Tuesday, February 09, 2010

Reflection Pond #11

Bill Callahan - Sometimes I Wish We Were An Eagle (2009)

Bill Callahan is a Zen musician. What does that mean really? I don't know but if there were such a thing then Callahan would be it. Originally showering the masses with wisdom through the guise of Smog, Callahan weaved his magical karmic blend for over a decade. Now he's brought us the second of his solo work and it is a crisp strange blessed event. Both Xtimu and I have sat on the sofa in a mellow fog and devoured this album, wondering about the intricacies of the lyrics and the tenor of his thick voice ravaged by years of song. Eagle slowly built up in appreciation from not being able to understand any of it to complete enlightenment, which is why I call it Zen music.

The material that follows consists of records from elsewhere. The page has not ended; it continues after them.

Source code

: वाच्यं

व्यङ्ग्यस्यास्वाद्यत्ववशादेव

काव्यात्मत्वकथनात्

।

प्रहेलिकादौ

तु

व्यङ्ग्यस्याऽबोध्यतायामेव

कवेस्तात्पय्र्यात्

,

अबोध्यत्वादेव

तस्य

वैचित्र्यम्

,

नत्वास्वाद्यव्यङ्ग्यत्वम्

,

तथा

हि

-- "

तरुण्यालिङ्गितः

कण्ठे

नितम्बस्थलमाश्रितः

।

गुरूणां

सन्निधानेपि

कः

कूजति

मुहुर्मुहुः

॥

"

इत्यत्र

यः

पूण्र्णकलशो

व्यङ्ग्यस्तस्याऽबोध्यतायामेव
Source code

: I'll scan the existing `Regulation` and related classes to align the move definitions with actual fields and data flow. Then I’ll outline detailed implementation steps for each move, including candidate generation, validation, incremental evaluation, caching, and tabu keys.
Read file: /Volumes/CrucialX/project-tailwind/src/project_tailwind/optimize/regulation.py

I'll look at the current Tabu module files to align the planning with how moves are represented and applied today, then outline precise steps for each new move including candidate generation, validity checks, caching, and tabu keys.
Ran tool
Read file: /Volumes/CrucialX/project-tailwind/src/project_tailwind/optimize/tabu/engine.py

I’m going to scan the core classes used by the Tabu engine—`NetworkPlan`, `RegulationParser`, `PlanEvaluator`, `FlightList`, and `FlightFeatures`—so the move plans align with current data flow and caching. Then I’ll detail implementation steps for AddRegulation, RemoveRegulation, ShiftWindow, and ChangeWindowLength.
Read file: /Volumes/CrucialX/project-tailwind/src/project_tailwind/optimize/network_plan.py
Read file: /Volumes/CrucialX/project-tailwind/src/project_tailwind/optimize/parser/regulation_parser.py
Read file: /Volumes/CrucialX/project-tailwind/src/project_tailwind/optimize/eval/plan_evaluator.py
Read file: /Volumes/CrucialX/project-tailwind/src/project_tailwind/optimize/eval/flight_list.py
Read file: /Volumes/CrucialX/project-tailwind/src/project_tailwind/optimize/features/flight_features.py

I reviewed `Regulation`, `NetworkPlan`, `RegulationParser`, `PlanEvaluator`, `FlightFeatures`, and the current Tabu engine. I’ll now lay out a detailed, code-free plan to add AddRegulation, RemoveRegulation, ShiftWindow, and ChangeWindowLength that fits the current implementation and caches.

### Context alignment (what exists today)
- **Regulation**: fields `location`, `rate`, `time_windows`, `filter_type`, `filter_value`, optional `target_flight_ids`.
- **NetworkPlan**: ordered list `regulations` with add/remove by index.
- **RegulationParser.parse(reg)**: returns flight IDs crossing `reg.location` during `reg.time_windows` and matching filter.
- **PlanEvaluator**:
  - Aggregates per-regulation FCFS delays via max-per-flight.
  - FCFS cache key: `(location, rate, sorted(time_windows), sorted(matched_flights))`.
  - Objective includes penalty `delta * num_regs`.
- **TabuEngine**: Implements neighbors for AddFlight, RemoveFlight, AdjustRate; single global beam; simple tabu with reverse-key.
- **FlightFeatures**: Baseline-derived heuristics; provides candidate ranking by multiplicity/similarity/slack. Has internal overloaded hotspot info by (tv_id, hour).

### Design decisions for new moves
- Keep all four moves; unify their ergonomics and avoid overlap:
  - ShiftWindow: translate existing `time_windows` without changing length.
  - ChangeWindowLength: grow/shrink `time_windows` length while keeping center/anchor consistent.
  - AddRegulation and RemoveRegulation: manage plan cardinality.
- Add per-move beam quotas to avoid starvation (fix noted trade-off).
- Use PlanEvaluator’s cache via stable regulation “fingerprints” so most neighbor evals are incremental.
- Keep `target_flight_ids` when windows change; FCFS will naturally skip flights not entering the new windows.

Here's an example: perhaps what turned into one of my favorite songs of the year, Eid Ma Clack Shaw, was originally just something floating in the background until I actually listened to the lyrics. These lines stand out,

I dreamed it was a dream that you were gone
I woke up feeling so ripped by reality
Love is the king of the beast
And when it gets hungry it must kill to eat
Love is the king of the beast
A lion walking down city streets
I fell back asleep sometime later on
And I dreamed the perfect song
It held all the answers like hands laid on
I woke halfway and scribbled it down
And in the morning I read what I wrote
It was hard to read at first but here's what it said
Eid ma clack shaw
Zupoven del ba
Mertepy ven seiner
Cofally ragdah
Show me the way Show me the way Show me the way
To shake a memory

Sometimes the words we are looking for, the tone that will give our lives immense meaning isn't something that we can understand unless we are lost in a dream.

Revolutionary Road - Sam Mendes (2008)

Revolutionary Road is adapted from a book that was written in 1962 and was obviously an indictment of the 50's way of life. I though that it was banned for awhile and that if you had it on your bookshelf then you were considered a communist. I can't seem to find anything regarding that in the history and since it came after McCarthyism, I guess it wasn't directly immersed in the heavy politics of the time. It definitely is a harsh statement against the increasingly corporate environment that was emerging in Amerika during that time and gives you the sense that our capitalistic culture is ultimately soul-crushing. The story is still completely relevant today and as our house of cards comes tumbling down around us, we may find a new avenue toward revolution that was inherent in this film. Another aspect of the story is that it shows in glaring detail the oppression that women faced in the culture at the time and as our current Supreme Court slowly erodes women's rights, the plight of April Wheeler may not be just a distant memory. Directed by Sam Mendes with the lofty and talented Kate Winslett and Leonardo Dicaprio, Revolutionary Road is an extremely good movie. It gets everything right, while creating the exact feel of the era, as well as tapping into the heart-wrenching emotions of the characters. It's lovely to look at but hard to watch, hard to digest as we trudge along in our false sense of security.